Fakt ist: Laut Statistischem Bundesamt werden in Deutschland bis zum Jahr 2049 voraussichtlich zwischen 280.000 und 690.000 Pflegekräfte fehlen. Seit 2022 sind es ausschließlich ausländische Beschäftigte, die das Beschäftigungswachstum in der Pflege tragen; die Zahl deutscher Pflegekräfte ist rückläufig. Das zeigen Zahlen des Instituts für Arbeitsmarkt- und Berufsforschung. Für Krankenhäuser wird die Fremdenfeindlichkeit der AfD zum Standortrisiko, wie auch die Aussagen des prominenten Darmstädter Lungenarztes Cihan Çelik in der FAZ unterstreichen. „Ich persönlich möchte nicht in einer Umgebung leben und arbeiten, in der viele Menschen rechtsextrem wählen und Deutsche wie mich als ‚Passdeutsche‘ betrachten, die nur aufgrund ihrer Qualifikation geduldet werden“, bekräftigte der Träger des Bundesverdienstkreuzes, der auch deshalb Jobangebote von ostdeutschen Kliniken abgelehnt hat.

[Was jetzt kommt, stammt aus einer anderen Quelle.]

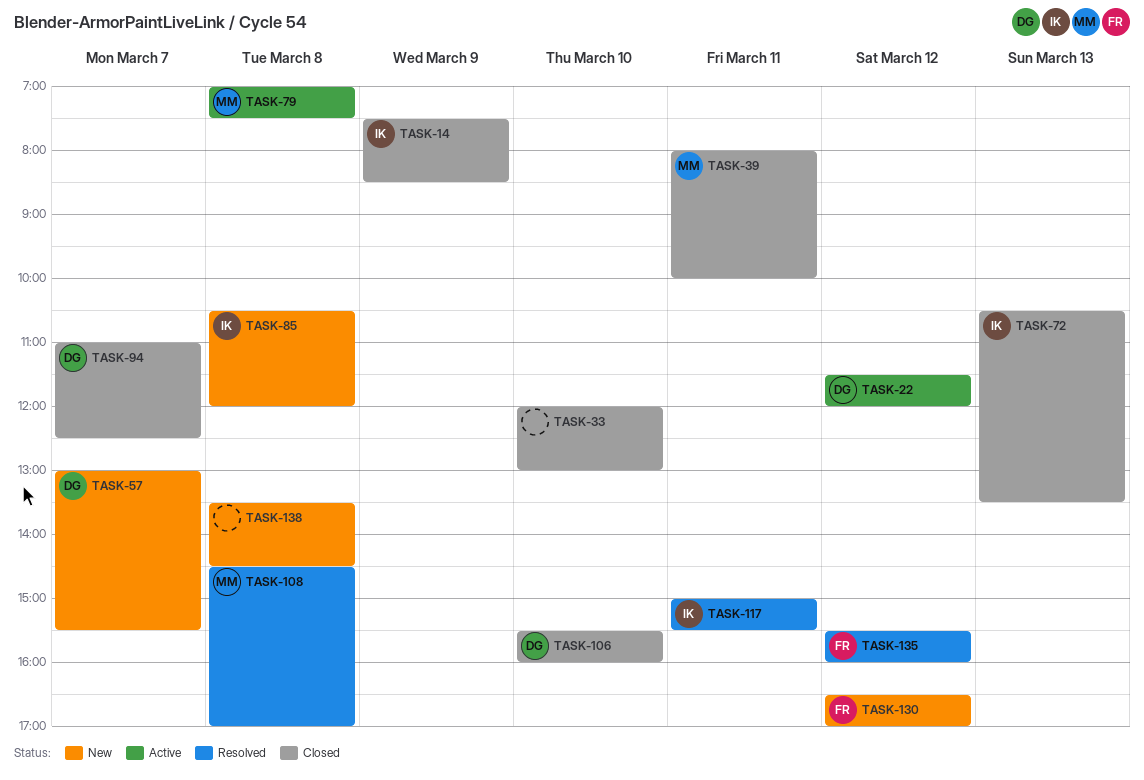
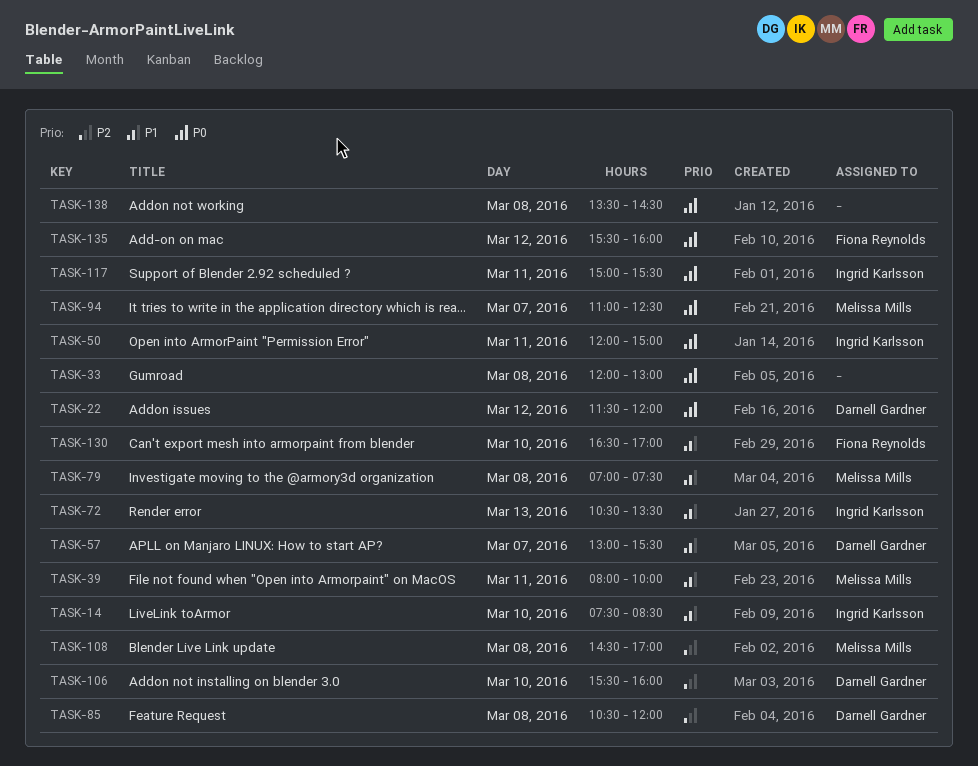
TASK-14, day: Mar 9 -> Mar 10
TASK-33, day: Mar 10 -> Mar 8
TASK-50: none -> present
TASK-85, owner: Ingrid Karlsson -> Darnell Gardner
TASK-94, owner: Darnell Gardner -> Melissa Mills
TASK-130, day: Mar 12 -> Mar 10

Auch das Management muss Farbe bekennen

Das Beispiel Zuwanderung zeigt: Der Erfolg der AfD wird an der Gesundheitsbranche nicht spurlos vorübergehen – im Gegenteil. Je größer der Einfluss der AfD, desto heikler wird die Frage, wie man es mit der Partei hält, die als rechtsextremistischer Verdachtsfall gilt, aber von jedem fünften Wähler demokratisch gewählt wird. Bislang positionieren sich viele Firmen und Verbände gegen Rassismus und für Weltoffenheit – und das ist gut so. In den USA zeigt sich aber, wie opportunistisch Unternehmen agieren können, wenn sich der Zeitgeist dreht. Firmen wie Walmart, Harley Davidson, Ford und Boing sind auf Trump-Linie eingeschwenkt und haben ihre Programme zu „Diversity, Equity and Inklusion“ eingestampft. Auch deutsche Firmenchefs müssen hier Farbe bekennen.

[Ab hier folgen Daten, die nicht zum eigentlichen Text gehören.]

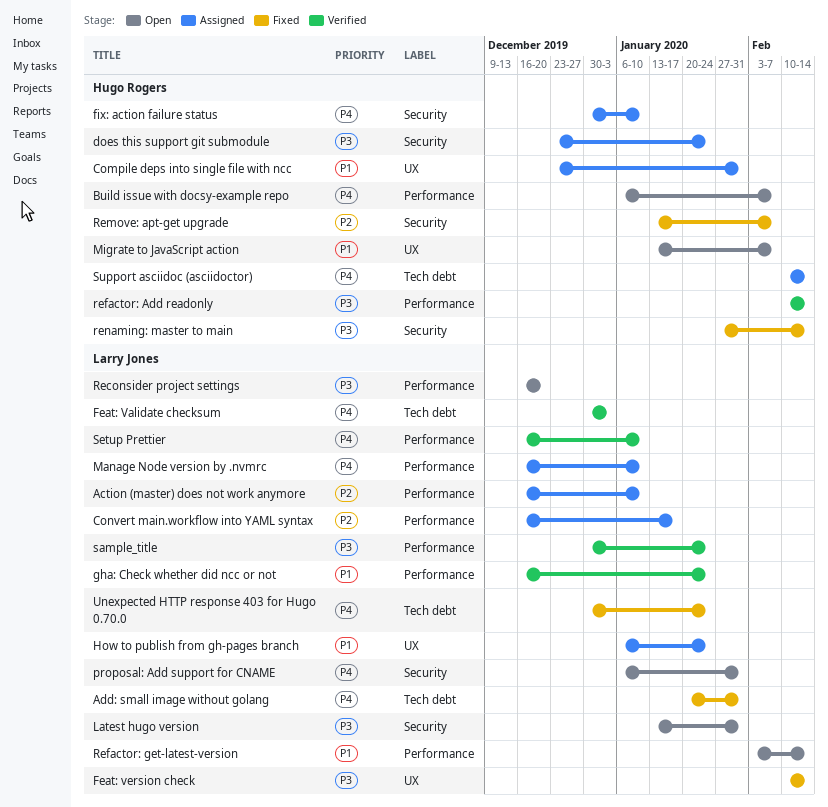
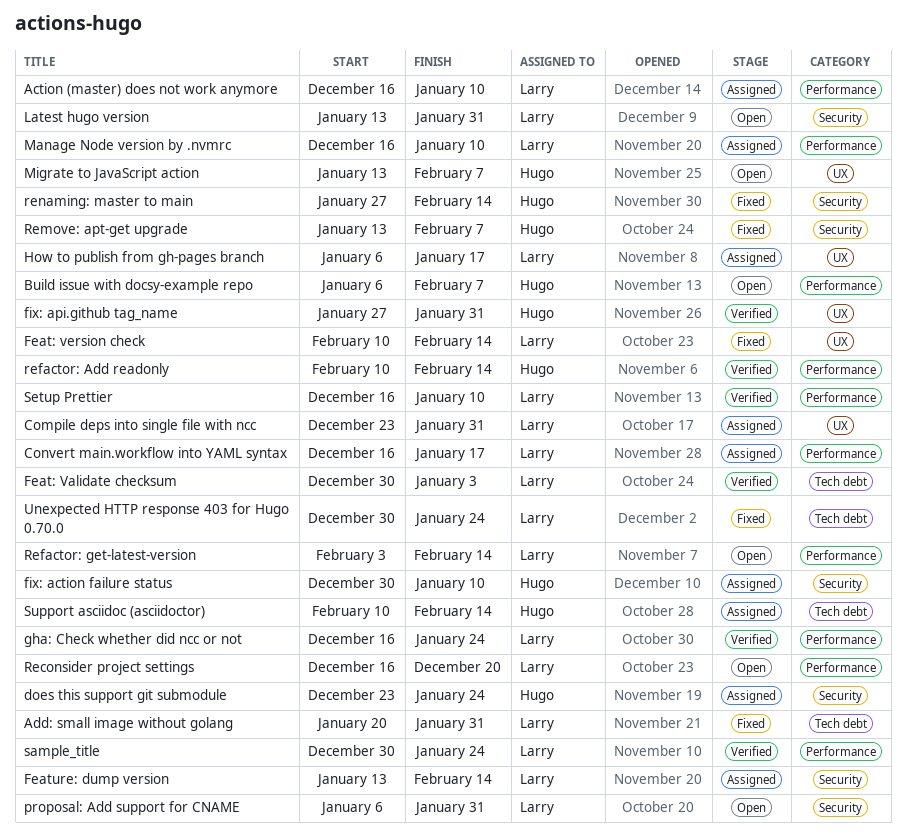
Compile deps into single file with ncc, owner: Hugo Rogers -> Larry Jones
Feature: dump version: none -> present
fix: api.github tag_name: none -> present
How to publish from gh-pages branch, due: Jan 24 -> Jan 17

Bislang wird die AfD im politischen Prozess nicht ernst genommen, da sie nur wenige realitätsnahe Lösungen bietet. Stattdessen biedert sie sich dem Querdenkermilieu an (Stichwort: Coronaaufarbeitung), bremst bei Schlüsselthemen, verstrickt sich in Widersprüche und isoliert sich mit ihrer Fremdenfeindlichkeit und Deutschtümelei. Das muss nicht so bleiben. Die Unzufriedenheit der Bürgerinnen und Bürger mit dem Gesundheitssystem wächst, und auch in der Szene ist der Frust über Bürokratie und verschleppte Reformen groß.

Die Szene ringt bereits um den richtigen Umgang mit der AfD. Ein Beispiel: Der Disput rund um den traditionelle Neujahrsempfang der Ärzteschaft in Berlin. Bislang hatten zu diesem Kassenärztliche Bundesvereinigung (KBV), Kassenärztliche Vereinigung Berlin (KVB), Bundesärztekammer und Ärztekammer Berlin gemeinsam geladen. In diesem Jahr traten KBV und KVB nicht mehr als Gastgeber auf. Uneinig war man sich schon im vergangenen Jahr, ob man Abgeordnete der AfD dabei haben will oder nicht. Die KBV war dafür, die Ärztekammern dagegen. Letztere untermauerten diesen Standpunkt und wollten auch 2025 „nur“ Politiker anderer Parteien laden – wie es dann letztlich auch ohne KBV und KVB umgesetzt wurde. Der Applaus der Gäste war ihnen sicher. Doch weitere Härtetests stehen noch aus.